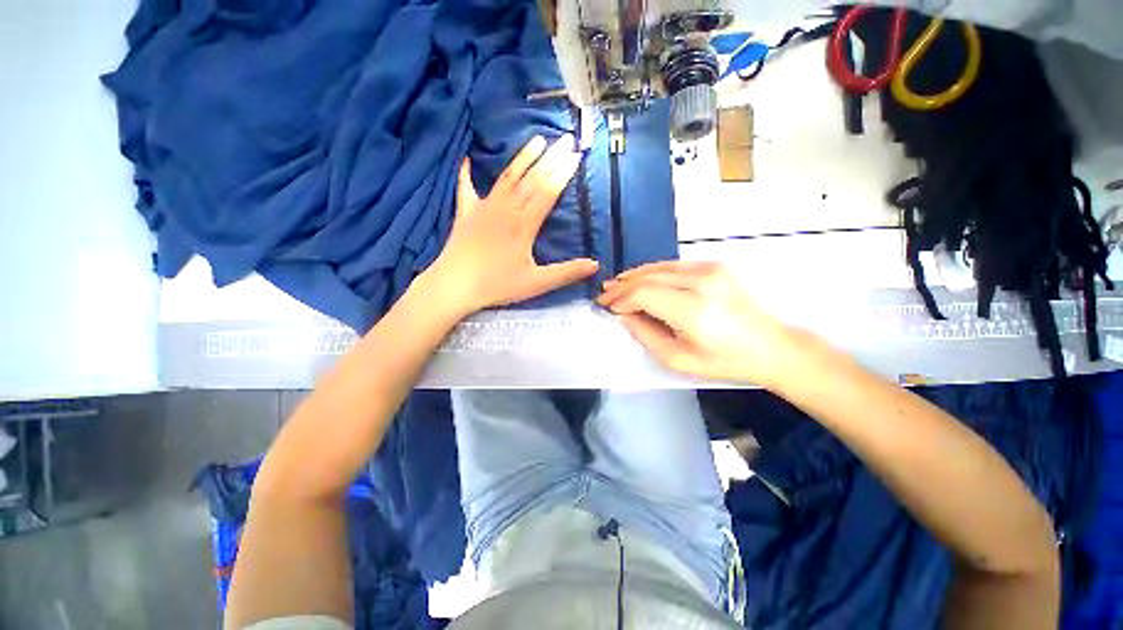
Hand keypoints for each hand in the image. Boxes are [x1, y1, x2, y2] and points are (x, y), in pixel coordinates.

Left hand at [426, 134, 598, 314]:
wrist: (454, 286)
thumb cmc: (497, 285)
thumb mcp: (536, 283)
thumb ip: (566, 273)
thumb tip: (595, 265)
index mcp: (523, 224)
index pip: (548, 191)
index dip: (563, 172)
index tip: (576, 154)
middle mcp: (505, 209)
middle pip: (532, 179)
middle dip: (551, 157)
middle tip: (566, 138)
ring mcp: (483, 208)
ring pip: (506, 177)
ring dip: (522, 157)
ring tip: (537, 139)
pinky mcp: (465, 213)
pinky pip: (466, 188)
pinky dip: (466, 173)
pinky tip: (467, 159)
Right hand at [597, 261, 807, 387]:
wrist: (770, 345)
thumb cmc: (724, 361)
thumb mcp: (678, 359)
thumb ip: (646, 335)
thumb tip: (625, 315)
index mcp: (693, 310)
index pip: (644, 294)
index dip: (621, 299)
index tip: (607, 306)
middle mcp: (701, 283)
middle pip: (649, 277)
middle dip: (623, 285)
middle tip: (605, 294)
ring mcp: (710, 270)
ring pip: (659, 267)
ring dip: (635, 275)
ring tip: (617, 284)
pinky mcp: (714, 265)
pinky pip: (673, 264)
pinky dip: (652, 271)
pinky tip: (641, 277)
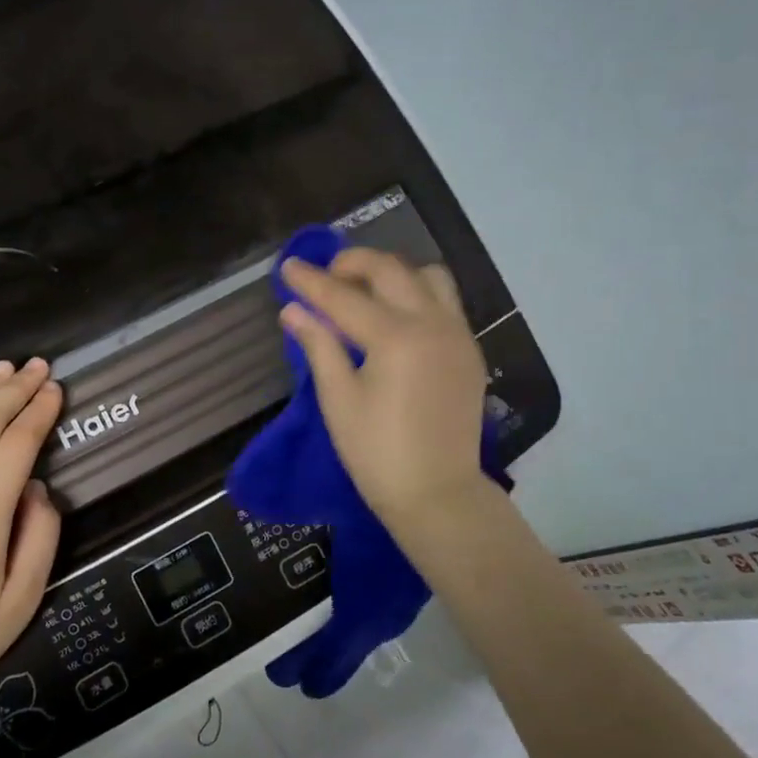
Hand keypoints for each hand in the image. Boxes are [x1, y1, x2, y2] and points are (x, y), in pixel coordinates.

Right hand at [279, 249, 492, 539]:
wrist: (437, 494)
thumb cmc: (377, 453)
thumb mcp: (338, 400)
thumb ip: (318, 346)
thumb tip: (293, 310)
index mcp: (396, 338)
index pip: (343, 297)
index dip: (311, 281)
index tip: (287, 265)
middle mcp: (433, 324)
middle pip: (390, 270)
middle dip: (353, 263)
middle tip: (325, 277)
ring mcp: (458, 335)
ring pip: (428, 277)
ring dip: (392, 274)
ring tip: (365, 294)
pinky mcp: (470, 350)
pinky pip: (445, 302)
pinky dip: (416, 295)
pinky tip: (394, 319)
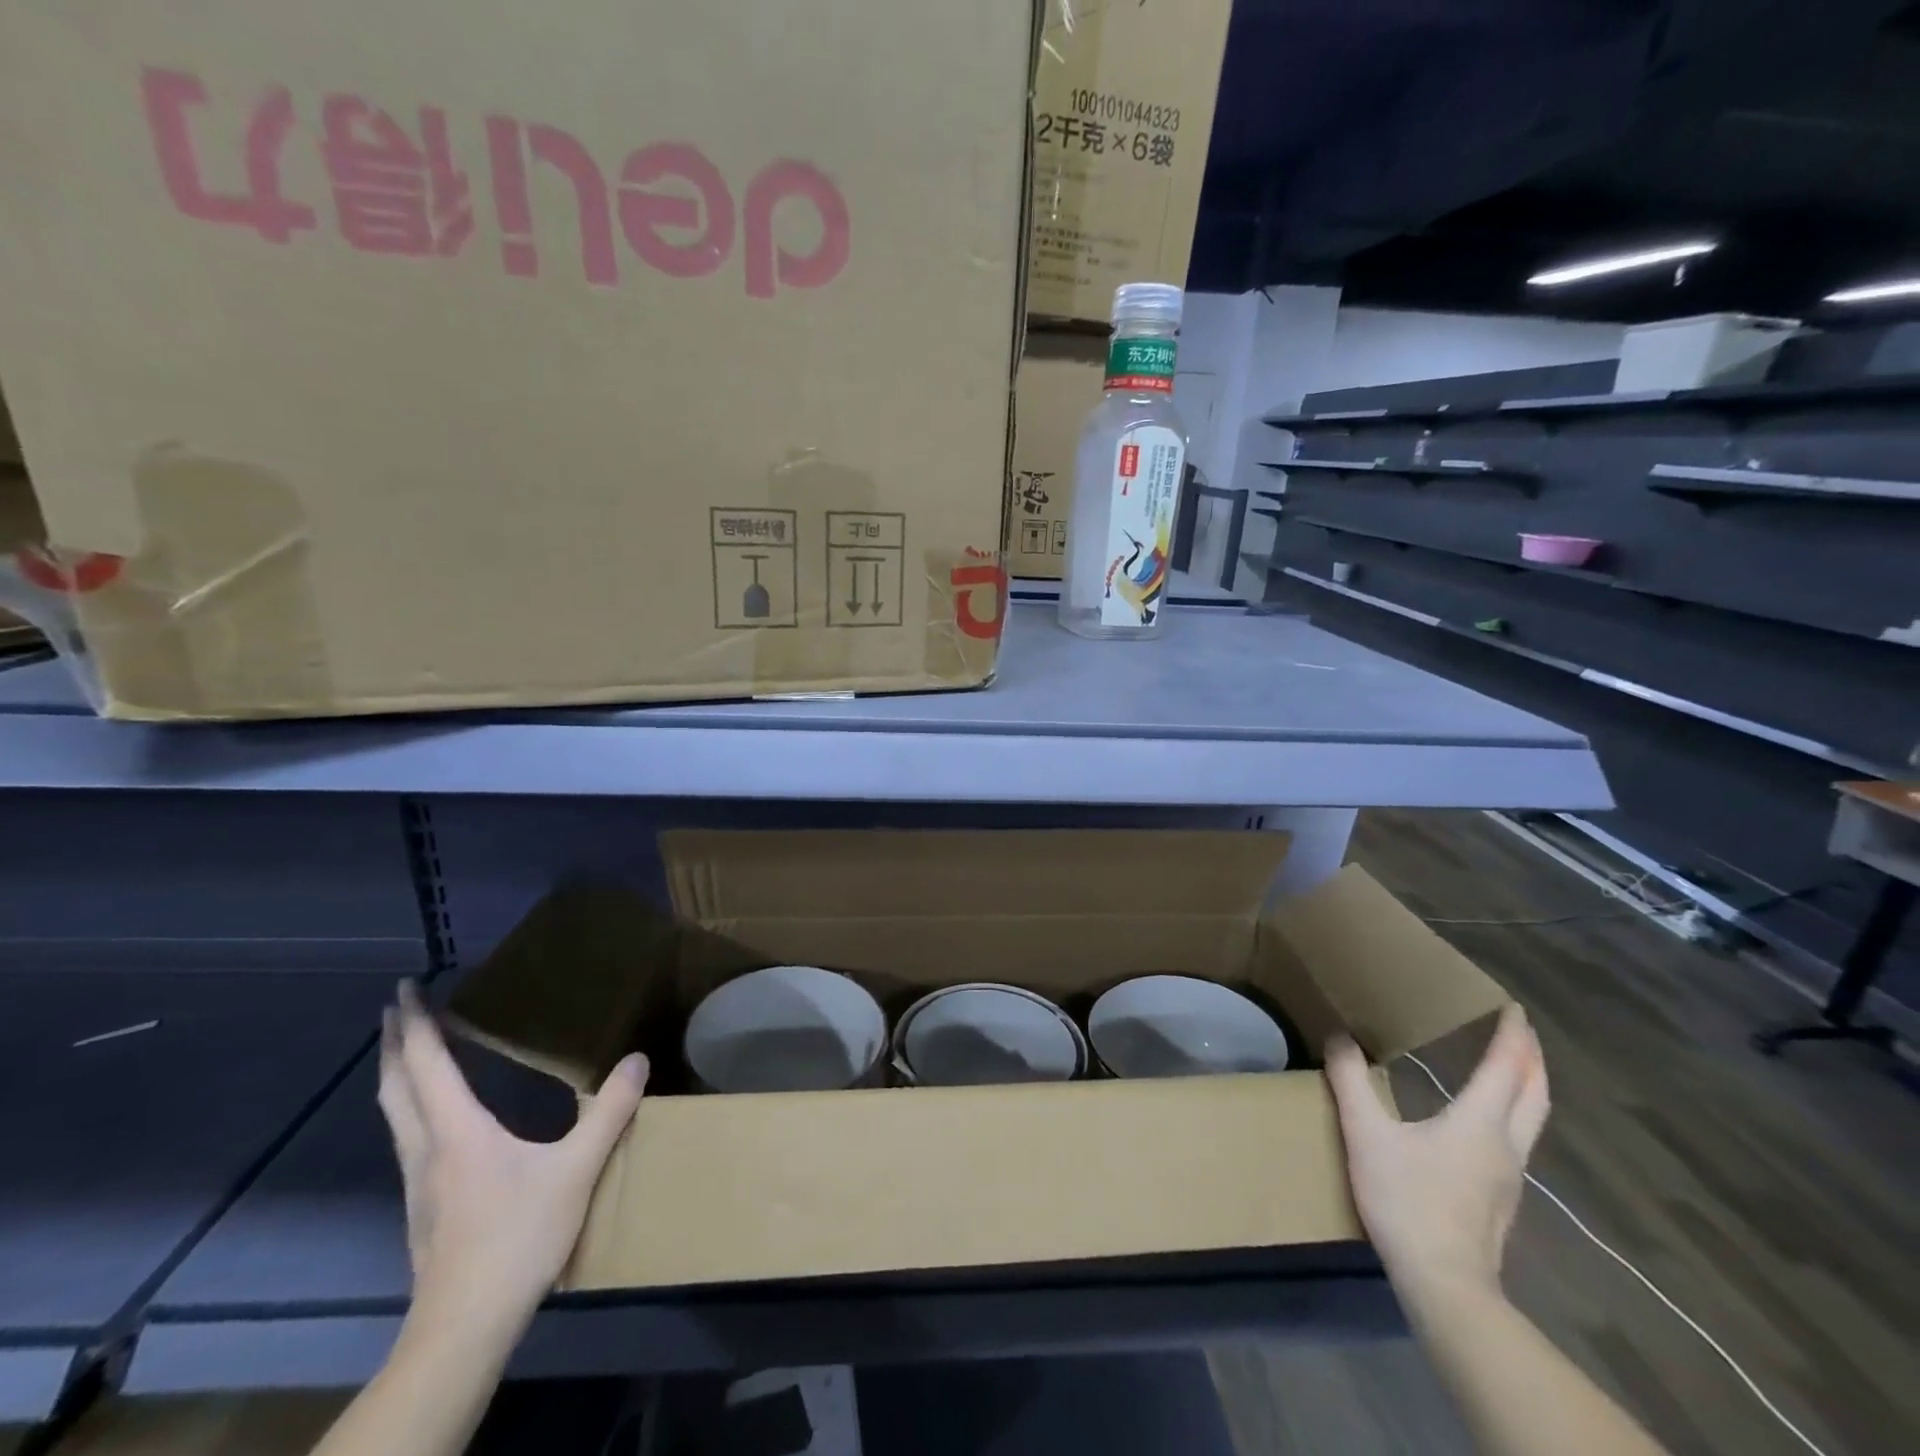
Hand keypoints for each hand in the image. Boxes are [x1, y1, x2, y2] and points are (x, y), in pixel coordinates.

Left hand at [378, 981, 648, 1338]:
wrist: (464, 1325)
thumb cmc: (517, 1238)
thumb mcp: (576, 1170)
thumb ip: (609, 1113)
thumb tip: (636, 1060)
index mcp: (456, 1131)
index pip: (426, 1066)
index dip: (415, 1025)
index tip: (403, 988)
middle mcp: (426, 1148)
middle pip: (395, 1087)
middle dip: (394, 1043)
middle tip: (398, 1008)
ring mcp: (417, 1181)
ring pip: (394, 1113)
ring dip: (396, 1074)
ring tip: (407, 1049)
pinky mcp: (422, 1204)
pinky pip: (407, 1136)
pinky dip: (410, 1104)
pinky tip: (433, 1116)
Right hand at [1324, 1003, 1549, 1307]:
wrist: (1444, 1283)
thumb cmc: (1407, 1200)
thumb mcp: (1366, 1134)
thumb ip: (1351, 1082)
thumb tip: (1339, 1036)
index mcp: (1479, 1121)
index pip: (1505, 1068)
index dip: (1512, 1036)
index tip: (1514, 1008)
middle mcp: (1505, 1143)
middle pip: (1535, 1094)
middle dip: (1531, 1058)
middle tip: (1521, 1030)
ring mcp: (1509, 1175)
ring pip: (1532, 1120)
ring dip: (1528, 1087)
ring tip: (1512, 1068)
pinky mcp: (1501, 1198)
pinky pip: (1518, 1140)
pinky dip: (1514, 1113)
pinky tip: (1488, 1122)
■ ■ ■ ■
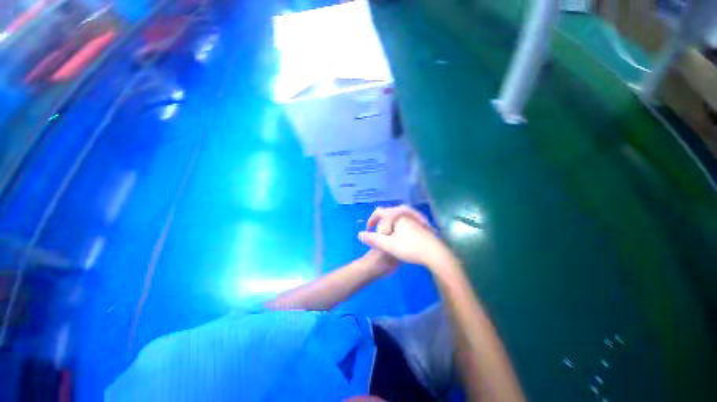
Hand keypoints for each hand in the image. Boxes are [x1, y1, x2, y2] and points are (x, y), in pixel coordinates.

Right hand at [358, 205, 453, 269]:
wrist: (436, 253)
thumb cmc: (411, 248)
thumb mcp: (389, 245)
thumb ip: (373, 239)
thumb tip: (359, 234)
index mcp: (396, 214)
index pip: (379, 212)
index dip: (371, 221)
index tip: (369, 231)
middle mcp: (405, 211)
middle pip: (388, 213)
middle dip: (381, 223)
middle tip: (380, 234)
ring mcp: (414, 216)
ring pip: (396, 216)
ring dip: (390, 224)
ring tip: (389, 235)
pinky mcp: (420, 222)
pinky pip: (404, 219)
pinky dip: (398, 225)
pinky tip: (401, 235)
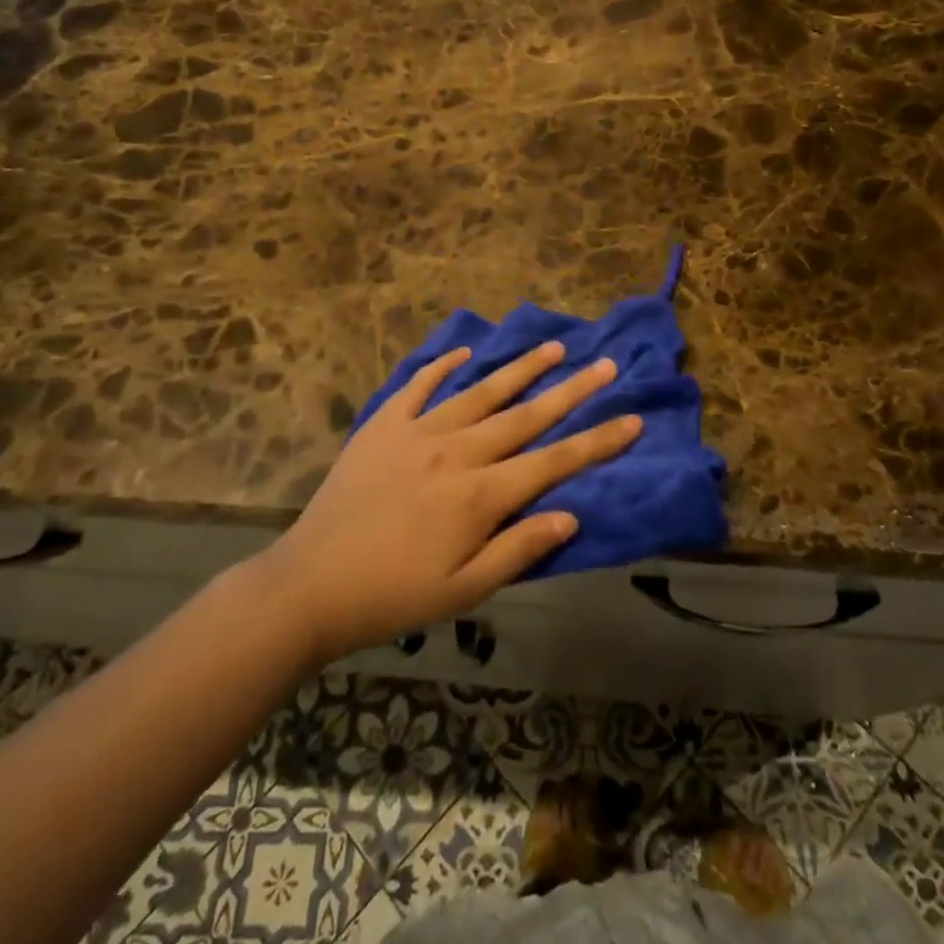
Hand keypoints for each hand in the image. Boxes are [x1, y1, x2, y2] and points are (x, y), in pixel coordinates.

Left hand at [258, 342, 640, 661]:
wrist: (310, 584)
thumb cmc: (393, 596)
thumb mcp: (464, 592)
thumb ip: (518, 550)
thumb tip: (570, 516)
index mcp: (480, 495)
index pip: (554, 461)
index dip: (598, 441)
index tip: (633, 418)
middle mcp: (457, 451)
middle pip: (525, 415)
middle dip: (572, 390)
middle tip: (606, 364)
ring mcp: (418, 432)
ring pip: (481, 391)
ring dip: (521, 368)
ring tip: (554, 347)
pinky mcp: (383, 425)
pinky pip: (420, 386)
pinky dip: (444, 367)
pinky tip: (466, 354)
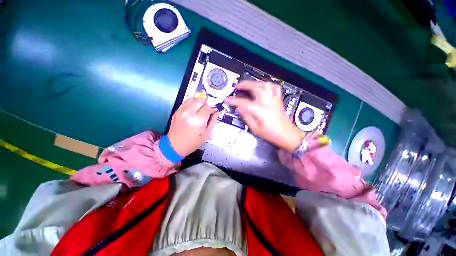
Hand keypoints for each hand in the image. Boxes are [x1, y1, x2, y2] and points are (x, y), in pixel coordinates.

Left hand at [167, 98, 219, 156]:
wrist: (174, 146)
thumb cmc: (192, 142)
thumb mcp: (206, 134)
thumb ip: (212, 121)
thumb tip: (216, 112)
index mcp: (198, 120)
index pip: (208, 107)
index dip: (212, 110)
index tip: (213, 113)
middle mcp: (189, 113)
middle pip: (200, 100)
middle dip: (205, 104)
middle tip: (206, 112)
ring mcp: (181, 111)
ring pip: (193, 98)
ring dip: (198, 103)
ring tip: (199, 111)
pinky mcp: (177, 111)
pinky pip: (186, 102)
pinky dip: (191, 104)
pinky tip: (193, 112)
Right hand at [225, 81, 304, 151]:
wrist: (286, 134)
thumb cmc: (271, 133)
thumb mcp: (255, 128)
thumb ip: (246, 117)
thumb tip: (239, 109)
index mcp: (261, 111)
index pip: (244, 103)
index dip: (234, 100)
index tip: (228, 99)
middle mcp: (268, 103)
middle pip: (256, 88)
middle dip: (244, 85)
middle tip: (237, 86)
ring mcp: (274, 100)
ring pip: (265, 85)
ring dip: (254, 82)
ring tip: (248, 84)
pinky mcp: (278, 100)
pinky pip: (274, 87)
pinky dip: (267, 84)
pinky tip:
■ ■ ■ ■
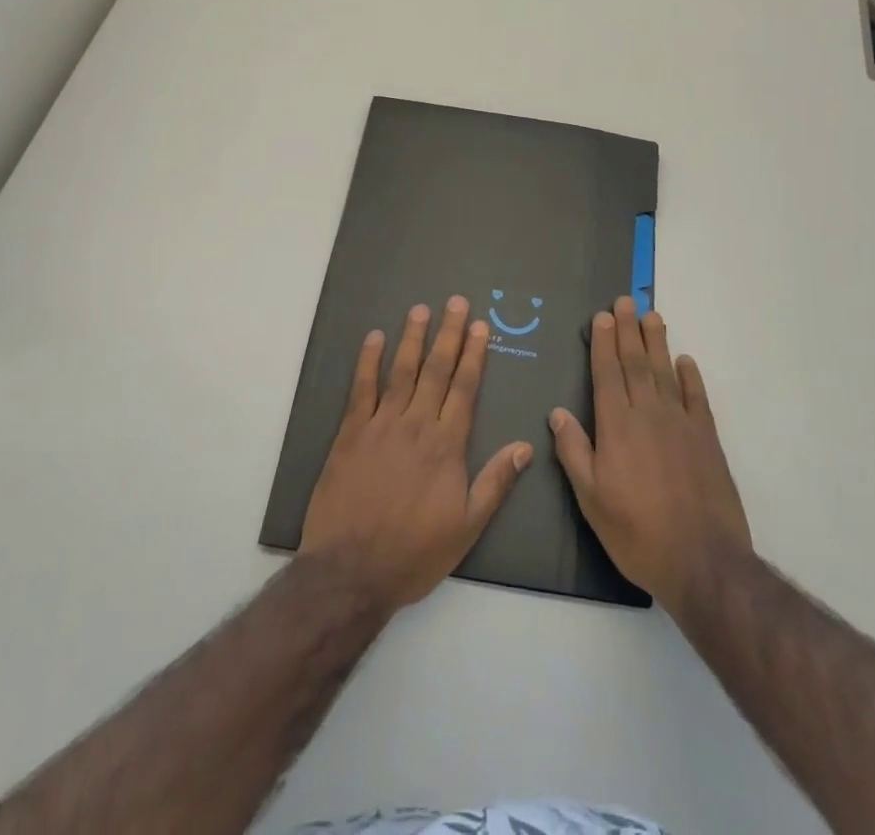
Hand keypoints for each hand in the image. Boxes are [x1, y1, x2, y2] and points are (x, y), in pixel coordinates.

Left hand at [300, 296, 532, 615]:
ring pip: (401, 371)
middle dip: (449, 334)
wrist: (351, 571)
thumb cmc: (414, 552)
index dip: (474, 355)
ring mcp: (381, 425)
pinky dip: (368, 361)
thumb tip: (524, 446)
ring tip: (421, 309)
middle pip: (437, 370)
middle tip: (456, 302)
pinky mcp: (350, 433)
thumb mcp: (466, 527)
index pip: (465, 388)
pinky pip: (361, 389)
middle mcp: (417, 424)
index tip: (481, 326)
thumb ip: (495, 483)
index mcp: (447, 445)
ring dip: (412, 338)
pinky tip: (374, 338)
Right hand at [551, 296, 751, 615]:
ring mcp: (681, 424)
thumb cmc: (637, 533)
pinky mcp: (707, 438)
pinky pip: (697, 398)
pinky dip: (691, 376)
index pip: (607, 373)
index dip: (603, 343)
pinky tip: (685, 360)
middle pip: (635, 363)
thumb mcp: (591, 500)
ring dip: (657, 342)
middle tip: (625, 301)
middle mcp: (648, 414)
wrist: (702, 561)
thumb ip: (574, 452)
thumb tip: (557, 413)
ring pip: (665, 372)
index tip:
■ ■ ■ ■
[Problem description] Find the word "wrist" in the records and pull out each line that has it.

[Solution]
wrist: (454, 286)
wrist: (770, 345)
wrist: (437, 494)
wrist: (464, 1325)
wrist: (1444, 1283)
wrist: (436, 253)
wrist: (310, 584)
wrist: (174, 146)
wrist: (286, 134)
wrist: (351, 571)
wrist: (702, 561)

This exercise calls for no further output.